# [Information]
======

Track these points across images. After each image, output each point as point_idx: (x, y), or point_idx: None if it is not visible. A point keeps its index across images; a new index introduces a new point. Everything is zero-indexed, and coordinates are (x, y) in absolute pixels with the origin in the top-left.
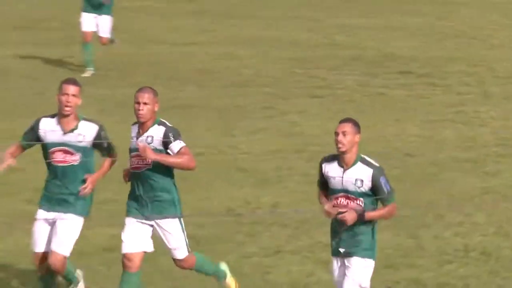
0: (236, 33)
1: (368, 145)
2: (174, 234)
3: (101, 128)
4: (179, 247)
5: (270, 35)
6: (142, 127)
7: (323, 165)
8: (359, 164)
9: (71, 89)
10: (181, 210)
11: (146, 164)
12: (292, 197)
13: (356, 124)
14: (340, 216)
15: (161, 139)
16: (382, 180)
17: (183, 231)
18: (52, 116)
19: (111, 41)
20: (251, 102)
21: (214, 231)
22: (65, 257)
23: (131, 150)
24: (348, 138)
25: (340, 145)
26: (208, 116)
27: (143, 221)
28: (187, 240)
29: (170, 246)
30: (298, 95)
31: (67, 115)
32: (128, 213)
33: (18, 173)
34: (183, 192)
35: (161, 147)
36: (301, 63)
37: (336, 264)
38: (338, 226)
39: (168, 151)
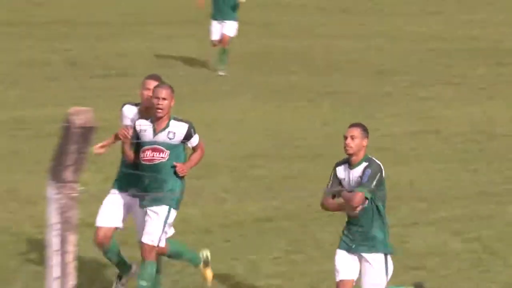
0: (380, 28)
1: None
2: (156, 219)
3: (191, 126)
4: (153, 233)
5: (411, 29)
6: (158, 122)
7: (337, 169)
8: (363, 163)
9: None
10: (177, 204)
11: (161, 158)
12: (428, 174)
13: (364, 129)
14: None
15: (184, 134)
16: (367, 172)
17: (165, 221)
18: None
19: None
20: (392, 89)
21: None
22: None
23: (144, 144)
24: (356, 141)
25: (347, 148)
26: (353, 102)
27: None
28: (165, 232)
29: (145, 229)
30: (435, 82)
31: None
32: (119, 188)
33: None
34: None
35: (179, 142)
36: (439, 54)
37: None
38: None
39: (188, 143)
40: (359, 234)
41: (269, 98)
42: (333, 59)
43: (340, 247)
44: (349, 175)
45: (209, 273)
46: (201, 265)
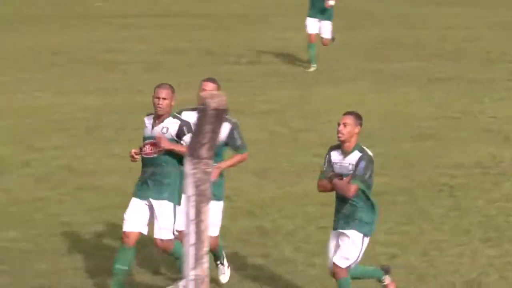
0: (484, 19)
1: None
2: (165, 216)
3: (234, 126)
4: (166, 228)
5: None
6: (158, 118)
7: (331, 153)
8: (355, 152)
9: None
10: (179, 198)
11: (158, 151)
12: None
13: (357, 117)
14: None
15: (176, 131)
16: (362, 164)
17: (174, 216)
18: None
19: (332, 39)
20: (497, 76)
21: (465, 180)
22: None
23: (144, 138)
24: (348, 129)
25: (340, 135)
26: (462, 87)
27: (145, 202)
28: (174, 226)
29: (158, 225)
30: None
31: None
32: (134, 194)
33: (309, 133)
34: (439, 150)
35: (173, 137)
36: None
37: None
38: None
39: (182, 141)
40: (344, 215)
41: (385, 83)
42: (444, 48)
43: (332, 230)
44: (342, 160)
45: None
46: None
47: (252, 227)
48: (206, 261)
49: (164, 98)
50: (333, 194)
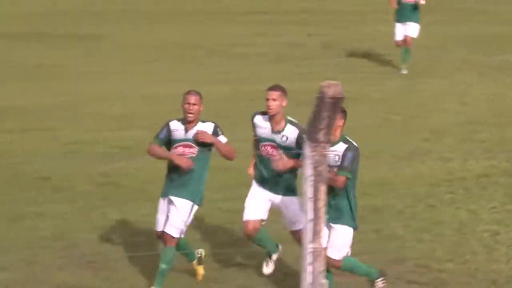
0: None
1: None
2: (180, 212)
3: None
4: (176, 225)
5: None
6: (190, 123)
7: None
8: (341, 143)
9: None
10: (199, 201)
11: (191, 153)
12: None
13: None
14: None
15: (212, 132)
16: (349, 155)
17: (188, 215)
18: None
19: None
20: None
21: None
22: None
23: (175, 141)
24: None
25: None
26: None
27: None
28: (185, 226)
29: (171, 218)
30: None
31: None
32: (162, 193)
33: (417, 119)
34: None
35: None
36: None
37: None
38: None
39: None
40: (330, 206)
41: (490, 75)
42: None
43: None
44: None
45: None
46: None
47: (366, 205)
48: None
49: (194, 104)
50: (441, 175)
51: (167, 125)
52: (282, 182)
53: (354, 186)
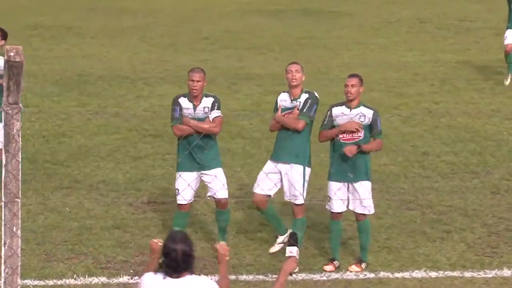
0: None
1: None
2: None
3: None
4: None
5: None
6: (196, 100)
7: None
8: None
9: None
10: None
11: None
12: None
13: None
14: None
15: (210, 107)
16: (309, 101)
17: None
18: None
19: None
20: None
21: None
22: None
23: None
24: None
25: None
26: None
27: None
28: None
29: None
30: None
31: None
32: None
33: None
34: None
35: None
36: None
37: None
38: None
39: (209, 115)
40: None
41: None
42: None
43: None
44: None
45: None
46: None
47: None
48: None
49: (198, 81)
50: None
51: (178, 103)
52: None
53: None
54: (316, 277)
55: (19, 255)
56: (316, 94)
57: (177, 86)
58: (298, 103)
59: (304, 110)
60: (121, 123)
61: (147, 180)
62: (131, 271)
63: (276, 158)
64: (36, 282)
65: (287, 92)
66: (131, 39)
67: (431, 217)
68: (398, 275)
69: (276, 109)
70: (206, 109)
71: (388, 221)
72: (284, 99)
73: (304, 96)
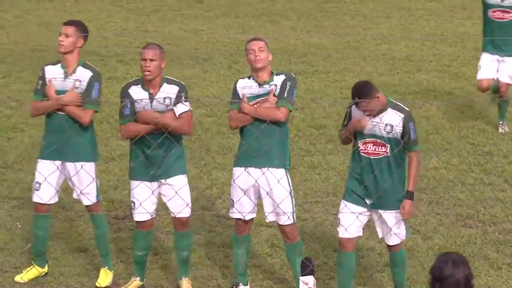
0: None
1: None
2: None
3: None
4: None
5: None
6: (152, 86)
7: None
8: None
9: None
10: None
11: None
12: None
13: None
14: None
15: (175, 95)
16: (288, 86)
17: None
18: None
19: None
20: None
21: None
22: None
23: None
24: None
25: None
26: None
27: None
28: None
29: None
30: None
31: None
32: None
33: None
34: None
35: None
36: None
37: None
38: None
39: (174, 108)
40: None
41: None
42: None
43: None
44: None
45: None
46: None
47: None
48: None
49: (151, 60)
50: None
51: (127, 94)
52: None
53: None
54: None
55: None
56: (293, 75)
57: None
58: (273, 87)
59: (285, 95)
60: None
61: (122, 188)
62: None
63: (247, 163)
64: None
65: (249, 77)
66: (102, 3)
67: (496, 237)
68: None
69: (235, 100)
70: (168, 100)
71: (438, 242)
72: (247, 86)
73: (280, 78)
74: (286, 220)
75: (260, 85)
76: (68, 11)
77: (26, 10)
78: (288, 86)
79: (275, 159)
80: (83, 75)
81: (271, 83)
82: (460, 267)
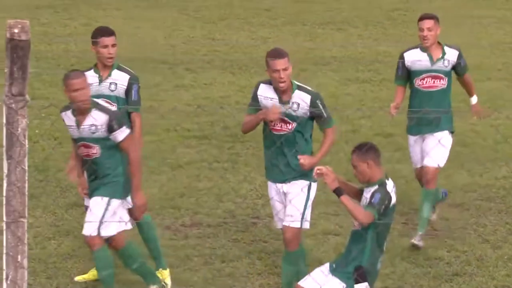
0: None
1: None
2: None
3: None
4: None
5: None
6: (82, 114)
7: None
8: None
9: None
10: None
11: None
12: None
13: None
14: None
15: (106, 125)
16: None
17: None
18: None
19: None
20: None
21: None
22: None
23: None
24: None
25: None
26: None
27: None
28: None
29: None
30: None
31: None
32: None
33: None
34: None
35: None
36: None
37: None
38: None
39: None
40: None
41: None
42: None
43: None
44: None
45: None
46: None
47: None
48: None
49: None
50: None
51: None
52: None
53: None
54: None
55: None
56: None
57: (229, 73)
58: (295, 107)
59: (325, 116)
60: (155, 120)
61: (189, 196)
62: None
63: (269, 176)
64: None
65: (271, 84)
66: (169, 12)
67: None
68: None
69: (255, 104)
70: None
71: (508, 252)
72: (268, 97)
73: (304, 96)
74: (291, 221)
75: (281, 101)
76: (136, 19)
77: (93, 18)
78: (320, 105)
79: (298, 172)
80: (120, 77)
81: (293, 101)
82: None
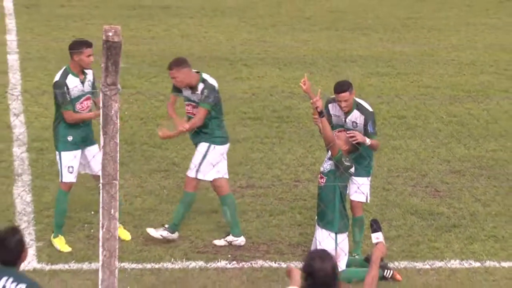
0: None
1: None
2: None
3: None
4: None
5: None
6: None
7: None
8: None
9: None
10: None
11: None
12: None
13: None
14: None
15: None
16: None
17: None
18: None
19: None
20: None
21: None
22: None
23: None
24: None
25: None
26: None
27: None
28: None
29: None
30: None
31: None
32: None
33: None
34: None
35: None
36: None
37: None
38: None
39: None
40: None
41: None
42: None
43: None
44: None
45: None
46: None
47: None
48: None
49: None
50: None
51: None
52: None
53: None
54: (419, 265)
55: (117, 237)
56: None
57: (277, 68)
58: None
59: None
60: None
61: (245, 164)
62: (229, 256)
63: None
64: (134, 265)
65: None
66: (231, 19)
67: None
68: (505, 264)
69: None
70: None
71: (495, 209)
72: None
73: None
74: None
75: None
76: (204, 25)
77: (172, 25)
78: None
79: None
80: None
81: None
82: (326, 261)
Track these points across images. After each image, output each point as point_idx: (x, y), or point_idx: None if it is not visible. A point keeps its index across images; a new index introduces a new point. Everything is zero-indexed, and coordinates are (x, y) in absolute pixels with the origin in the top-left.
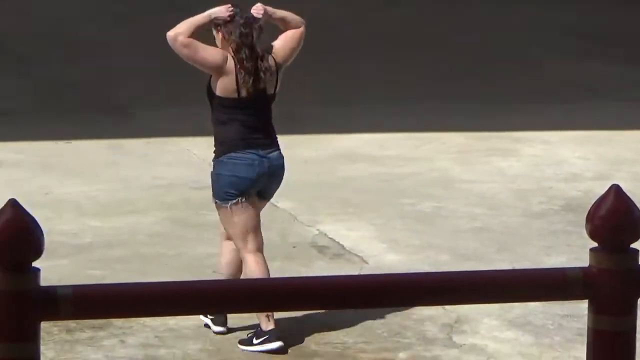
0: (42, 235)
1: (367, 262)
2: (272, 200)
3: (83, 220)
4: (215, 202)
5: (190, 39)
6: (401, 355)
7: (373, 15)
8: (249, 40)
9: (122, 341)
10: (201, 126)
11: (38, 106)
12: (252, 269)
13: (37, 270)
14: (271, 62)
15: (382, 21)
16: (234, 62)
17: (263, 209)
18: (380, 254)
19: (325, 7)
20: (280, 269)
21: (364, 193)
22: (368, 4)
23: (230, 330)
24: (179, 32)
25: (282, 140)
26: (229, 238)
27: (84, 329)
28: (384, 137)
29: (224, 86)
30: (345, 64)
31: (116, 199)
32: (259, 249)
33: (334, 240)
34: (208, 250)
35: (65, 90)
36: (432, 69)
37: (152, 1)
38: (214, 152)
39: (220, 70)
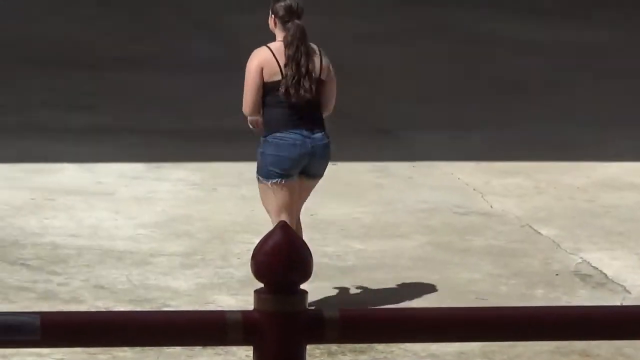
0: (311, 257)
1: (629, 292)
2: (534, 226)
3: (347, 242)
4: (258, 178)
5: (251, 108)
6: None
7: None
8: (297, 49)
9: None
10: (466, 151)
11: None
12: None
13: (305, 292)
14: (317, 65)
15: None
16: (277, 61)
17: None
18: None
19: (593, 33)
20: (544, 297)
21: (629, 221)
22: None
23: None
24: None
25: (551, 166)
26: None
27: (345, 353)
28: None
29: (269, 73)
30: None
31: (380, 222)
32: (291, 224)
33: (597, 269)
34: (472, 276)
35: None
36: None
37: (423, 25)
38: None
39: (262, 71)
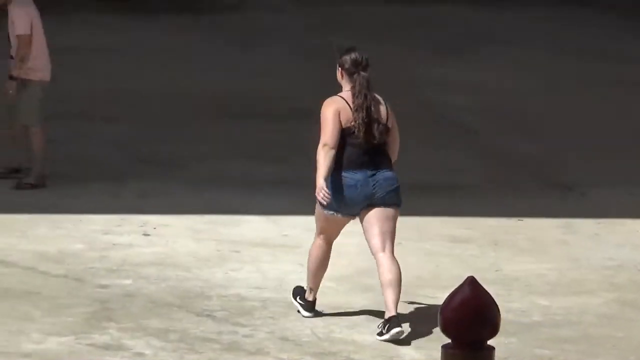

======

Leave out every picture, and copy exactly the lines above starting at the one holding "35: (161, 147)" and ending at the one holding "43: (340, 247)", no more and no less.

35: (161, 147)
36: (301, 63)
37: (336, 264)
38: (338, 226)
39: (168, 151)
0: (380, 28)
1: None
2: (156, 219)
3: (191, 126)
4: (153, 233)
5: (411, 29)
6: (158, 122)
7: (337, 169)
8: (363, 163)
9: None
10: (177, 204)
11: (161, 158)
12: (428, 174)
13: (364, 129)
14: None
15: (184, 134)
16: (367, 172)
17: (165, 221)
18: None
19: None
20: (392, 89)
21: None
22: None
23: (144, 144)
24: (356, 141)
25: (347, 148)
26: (353, 102)
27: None
28: (165, 232)
29: (145, 229)
30: (435, 82)
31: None
32: (119, 188)
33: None
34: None
35: (179, 142)
36: (439, 54)
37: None
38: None
39: (188, 143)
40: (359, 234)
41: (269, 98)
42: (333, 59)
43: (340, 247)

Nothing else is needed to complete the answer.